Posted by Bethany Spurlock on

Your ability to build muscle and perform at a high level day after day, ultimately hinges on how well you recover. While we tend to focus on big picture things like consuming enough protein and carbohydrates as well as getting enough sleep, one area that isn’t emphasized enough is getting enough micronutrients.

Today, we give you 5 important vitamins required for optimal muscle growth and recovery.

Top 5 Vitamins for Muscle Growth & Recovery

#1 Vitamin D

Also known as the “sunshine vitamin,” vitamin D is an essential fat-soluble vitamin that actually serves as a prohormone in the body, impacting such anabolic hormones as testosterone! Vitamin D is also needed for bone health, immune support, and protein synthesis.

Moreover, vitamin D supplementation has been shown to increase strength, particularly in individuals who are vitamin D deficient. And, research indicates that higher serum levels of vitamin D are associated with reduced injury rates and improved sports performance.

#2 Vitamin E

Vitamin E is another fat-soluble vitamin, like vitamin D. It serves as a powerful antioxidant in the body that helps protect against oxidative stress and inflammation.

Vitamin E also supports muscle growth and recovery via its effects on blood pressure.

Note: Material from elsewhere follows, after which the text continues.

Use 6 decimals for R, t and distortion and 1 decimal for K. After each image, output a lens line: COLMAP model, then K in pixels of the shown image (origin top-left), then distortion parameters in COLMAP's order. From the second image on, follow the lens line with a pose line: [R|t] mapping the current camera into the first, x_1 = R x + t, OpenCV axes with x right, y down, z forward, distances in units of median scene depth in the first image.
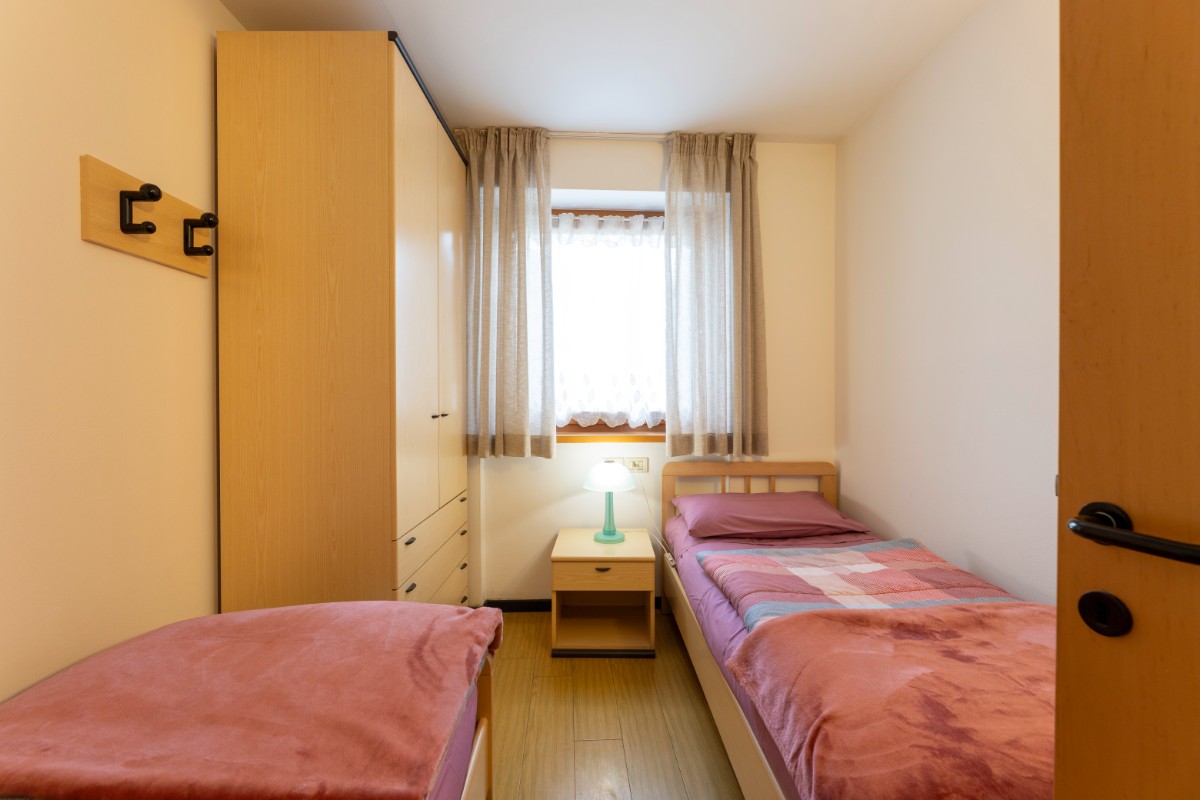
lens RADIAL K [[510.4, 0, 598.7], [0, 510.4, 397.7], [0, 0, 1]] dist [0.000692, -0.000269]
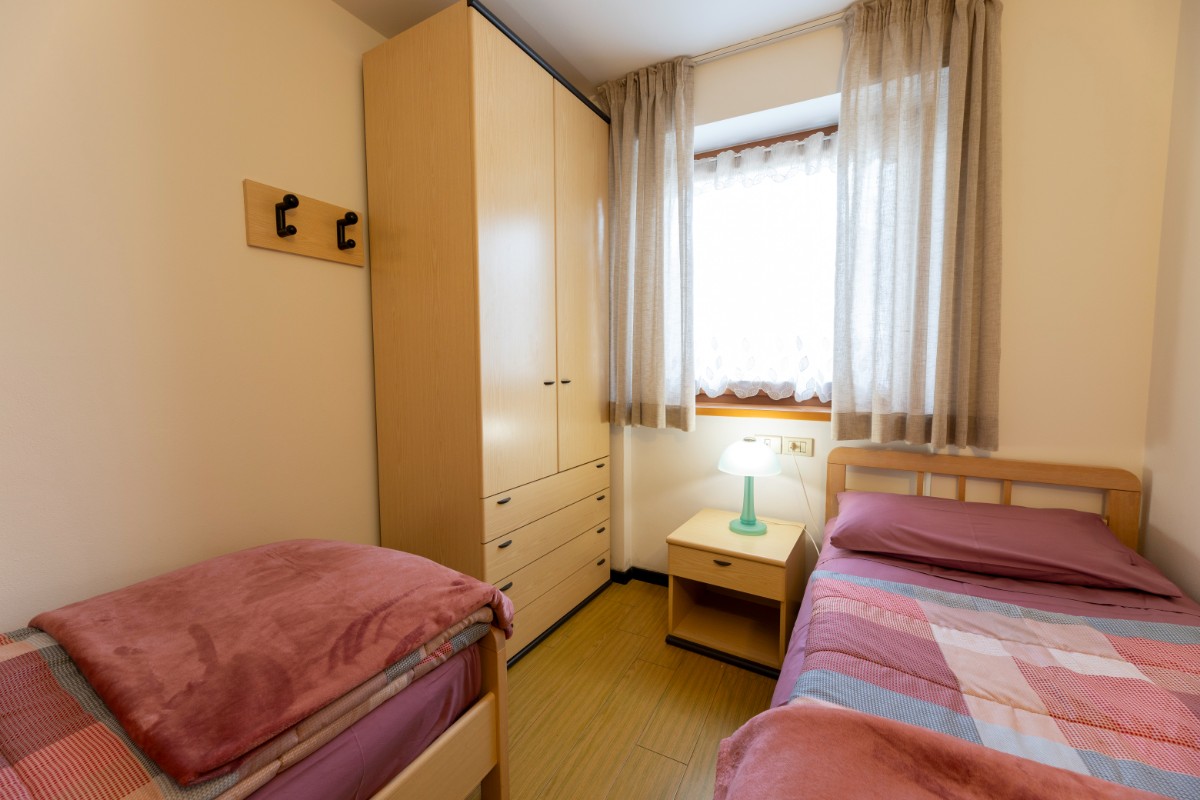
lens RADIAL K [[482.0, 0, 600.4], [0, 482.0, 397.6], [0, 0, 1]] dist [0.008548, -0.004746]
pose [[0.856502, 0.036195, -0.514874, 0.216331], [-0.001190, 0.997674, 0.068154, -0.000287], [0.516143, -0.057761, 0.854553, 0.184080]]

Vitamin E has been shown to help reduce blood pressure, which supports healthy blood flow, ultimately allowing more nutrient-rich blood to reach skeletal muscles.

#3 Vitamin A

Vitamin A is most well-known for its benefits on eye health, but it also plays an important role in immune response, cell differentiation and proliferation, embryonic development, energy metabolism, and protein synthesis (which is essential to muscle growth).

In fact, deficiencies in Vitamin A are known to attenuate increases in protein synthesis (meaning less growth and repair) as well as reduce testosterone levels -- neither of which benefit your ability to repair or grow muscle.

#4 Vitamin C

Everyone’s favorite vitamin come cold season, Vitamin C also supports muscle growth and recovery. For starters, similar to vitamin E, vitamin C acts as a powerful antioxidant in the body, which helps combat oxidative stress and inflammation.

But that’s not all.

Vitamin C also plays a role in nitric oxide (NO) production via its effects on eNOS -- the enzyme that catalyzes nitric oxide production. Greater NO production supports greater blood flow, which brings more nutrients (carbohydrates,  amino acids, etc.) to working muscles, which helps them grow and recover better.

Vitamin C is also needed for collagen synthesis. Collagen is the body’s primary structural protein, and it can be found all over the body, including joints, ligaments, tendons, and connective tissue. Maintaining these important structures is vital to your ability to crush it in the gym each day.

#5 B-Vitamins

The B-family of vitamins play a critical role in energy production. Beyond helping your body produce ATP -- the cellular currency of energy production,  B vitamins also affect energy metabolism (your body’s ability to efficiently convert protein, carbs, and fats to usable energy) as well as protein synthesis.

Niacin, in particular, is noted for its ability to improve circulation and endothelial function as well as reduce inflammation, which helps boost recovery and muscle growth by delivering more nutrients to your muscles!